▶ _WORK REQUEST_
Lines before the one containing "[67,86,87,97] the -> [362,91,378,101] to" in the records below are to be left out; that line and all after it, through the end, are to be retyped exactly.

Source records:
☆ ☆ ☆

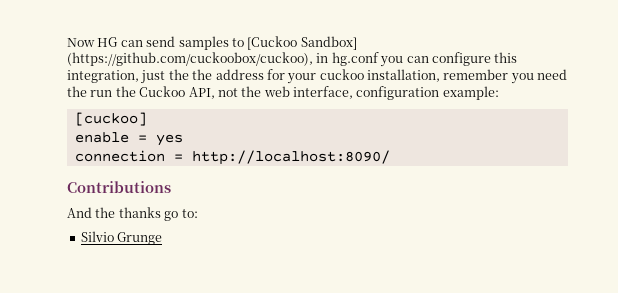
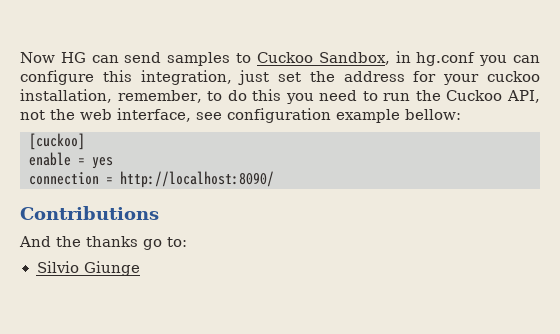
[247,36,357,50] [67,52,313,66] [Cuckoo Sandbox] (https://github.com/cuckoobox/cuckoo), -> [256,52,390,65] Cuckoo Sandbox,
[168,69,189,80] the -> [278,72,302,82] set
[443,69,509,80] remember -> [117,89,282,103] remember, to do this
[67,86,87,97] the -> [362,91,378,101] to
[356,86,499,100] configuration example: -> [196,108,461,123] see configuration example bellow:
[117,232,163,245] Grunge -> [83,261,140,276] Giunge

☆ ☆ ☆

▶ _YOUR SOLUTION_
[67,86,87,97] the -> [362,91,378,101] to
[356,86,499,100] configuration example: -> [196,108,461,123] see configuration example bellow:
[117,232,163,245] Grunge -> [83,261,140,276] Giunge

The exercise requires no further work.